Discussion in 'Anything goes' started by JR, Mar 30, 2007.

  1. JR

    JR Active Member

    Great profile in this week's New Yorker on three star chef Gordon Ramsay.

    I'm assuming everyone here knows he is but as nuts and manic as he appears on Hell's Kitchen, that's a toned down version of the guy. He's the Boss from Hell.


    That afternoon, Ramsay tasted the restaurant’s dishes and changed most of them. He revised more the next day. He was still revising as the first lunch service began, eliminating items already printed on the menu: an oxtail that was too fancy (“It’s too arty—I just can’t identify what I’m eating”), an eggplant that was too tough (“Will someone give me a pneumatic drill so I can get through the fucker?”), a phallic pigeon leg (“No woman is going to put that bone in her mouth—that’s disgusting”). He spotted a waiter without a waistcoat. He stopped another with a tie broadly knotted around his collar.

    “Young man, what’s your name?”

    “Swapon, chef.”

    “Your knot,” Ramsay said. “It’s very big, don’t you think?”

    “Yes, chef.”

    “You know what they say in Britain—the bigger the knot, the smaller the cock. Young man, I’m sure your cock is very big. Will you do something about your knot, please?”

    “Yes, chef.”

    If you read and enjoyed Buford's "Heat", you'll love this profile
  2. I spent some time working in up-scale restaurants. I've found a lot "chefs" to be like the one described here.
    I think they have an inferiority complex over the lack of appreciation for their art.

    Although I once told one chef, who was a particular jackass, he was just pissed off cause he got kicked out of the Village People.

    Indian: We don't need know chef, man!
    Guy leather: Yeah! Get the Fuck out here you Loser!
  3. JR

    JR Active Member

    I think in Ramsay's case, he's absolutely driven and doesn't suffer fools gladly.

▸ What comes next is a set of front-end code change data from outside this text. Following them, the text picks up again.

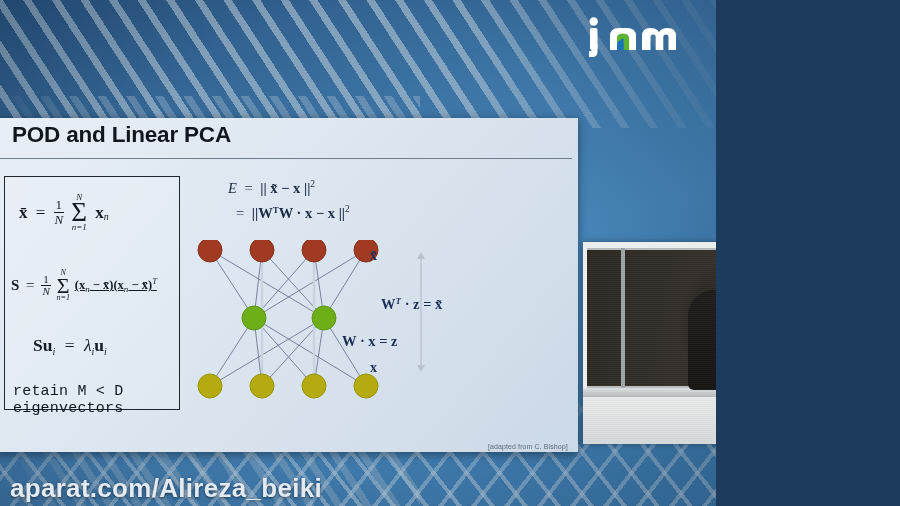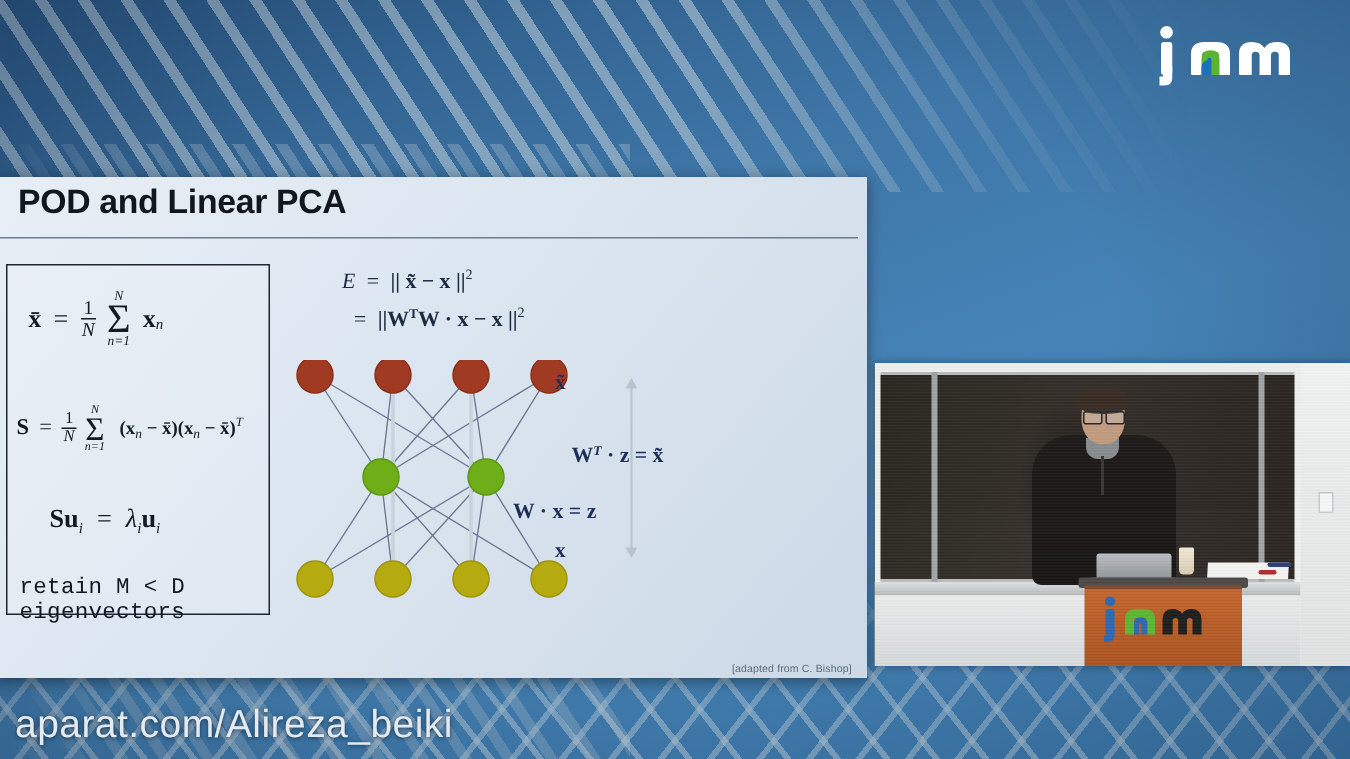--- a/index.html
+++ b/index.html
@@ -3,21 +3,21 @@
 <meta charset="utf-8">
 <title>Lecture Video Frame</title>
 <style>
   html, body {
     margin: 0;
     padding: 0;
     background: #1d3b5c;
   }
   #stage {
     position: relative;
-    width: 900px;
+    width: 716px;
     height: 506px;
     overflow: hidden;
     font-family: "Liberation Sans", sans-serif;
     background: #3b82f6;
   }
 
   
   .bg-base {
     position: absolute;
     inset: 0;
@@ -374,23 +374,23 @@
   .vp-grain {
     position: absolute; inset: 0;
     background: repeating-linear-gradient(0deg, rgba(255,255,255,0.030) 0px, rgba(255,255,255,0.030) 1px, rgba(0,0,0,0.020) 1px, rgba(0,0,0,0.020) 2px);
     pointer-events: none;
   }
 
   
   #watermark {
     position: absolute;
     left: 10px;
-    bottom: 8px;
+    bottom: 2px;
     font-size: 26px;
-    font-weight: normal;
+    font-weight: bold;
     color: #e3eaf1;
     letter-spacing: 0.3px;
     text-shadow: 0 1px 3px rgba(0,0,0,0.55);
     white-space: nowrap;
   }
 </style>
 </head>
 <body>
 
 <div id="stage">
@@ -445,21 +445,21 @@
           <span style="display:inline-block;vertical-align:middle;margin:0 3px;">=</span>
           <span style="display:inline-block;vertical-align:middle;text-align:center;font-size:11px;line-height:1.05;">
             <span style="display:block;border-bottom:1px solid #121a22;padding:0 2px;">1</span>
             <span style="display:block;font-style:italic;">N</span>
           </span>
           <span style="display:inline-block;vertical-align:middle;text-align:center;line-height:1;margin-left:2px;">
             <span style="display:block;font-size:8px;font-style:italic;">N</span>
             <span style="display:block;font-size:22px;line-height:0.78;">Σ</span>
             <span style="display:block;font-size:8px;font-style:italic;">n=1</span>
           </span>
-          <span style="display:inline-block;vertical-align:middle;margin-left:6px;font-size:12.5px;">
+          <span style="display:inline-block;vertical-align:middle;margin-left:1px;font-size:12.5px;text-decoration:underline;">
             <span style="font-weight:bold;">(x</span><span style="font-size:9px;font-style:italic;position:relative;top:3px;">n</span><span style="font-weight:bold;"> − x̄)(x</span><span style="font-size:9px;font-style:italic;position:relative;top:3px;">n</span><span style="font-weight:bold;"> − x̄)</span><span style="font-size:8.5px;font-style:italic;position:relative;top:-5px;">T</span>
           </span>
         </div>
 
         <div class="eqn" id="eq-eigen">
           <span style="font-weight:bold;">Su</span><span style="font-size:10px;font-style:italic;position:relative;top:4px;">i</span>
           <span style="margin:0 5px;">=</span>
           <span style="font-style:italic;">λ</span><span style="font-size:10px;font-style:italic;position:relative;top:4px;">i</span><span style="font-weight:bold;">u</span><span style="font-size:10px;font-style:italic;position:relative;top:4px;">i</span>
         </div>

    Unlike a lot of chefs, Ramsay (or Mario Batali for that matter) doesn't portray himself as an "artist" but a guy who loves cooking good food.
  4. zeke12

    zeke12 Guest

    Thanks for the heads up, JR.
  5. JR

    JR Active Member

    You're welcome.

    Buford is a terrific writer. I loved "Heat"
  6. Webster

    Webster Well-Known Member

    Interesting piece. I went to Ramsay's place in NY -- hated it. Food was very good, but the staff treated us like we should be thankful that we were being permitted to spend an arm and a leg on food and drink.
  7. JR

    JR Active Member

    They weren't waiters. They were temporarily unemployed actors.
  8. Webster

    Webster Well-Known Member

    As is my secretary. And my doorman. And the woman who teaches my toddler daughter's overpriced music class. But if any of them treated me in the haughty manner in which my wife and I were treated, they would be looking for a new job.
  9. zeke12

    zeke12 Guest

    I loved Heat as well as Among the Thugs.

    The portrait of Batali in Heat was good enough that I wished the entire book had been about that, rather than detouring as it did. I appreciated the detour, as well, ut the whole time we were in Italy I was wishing we were back in Batali's kitchen.
  10. JR

    JR Active Member

    Sorry, Webster, I forgot the sarcasm font.

    Ramsay is as working class as you can get so I suspect he'd be seriously pissed if he knew that was going on in his restaurants
  11. Webster

    Webster Well-Known Member

    JR, I know.

    As someone who spends way too much money on good food and drink, I just hate those places which try to make you feel inferior as soon as you walk in and it becomes a battle of wills to either justify that you are worthy or just to acted like an ass in order to get respect. Food and drink are supposed to be pleasurable experiences and the best places are where the staff tries to be a part of that experience.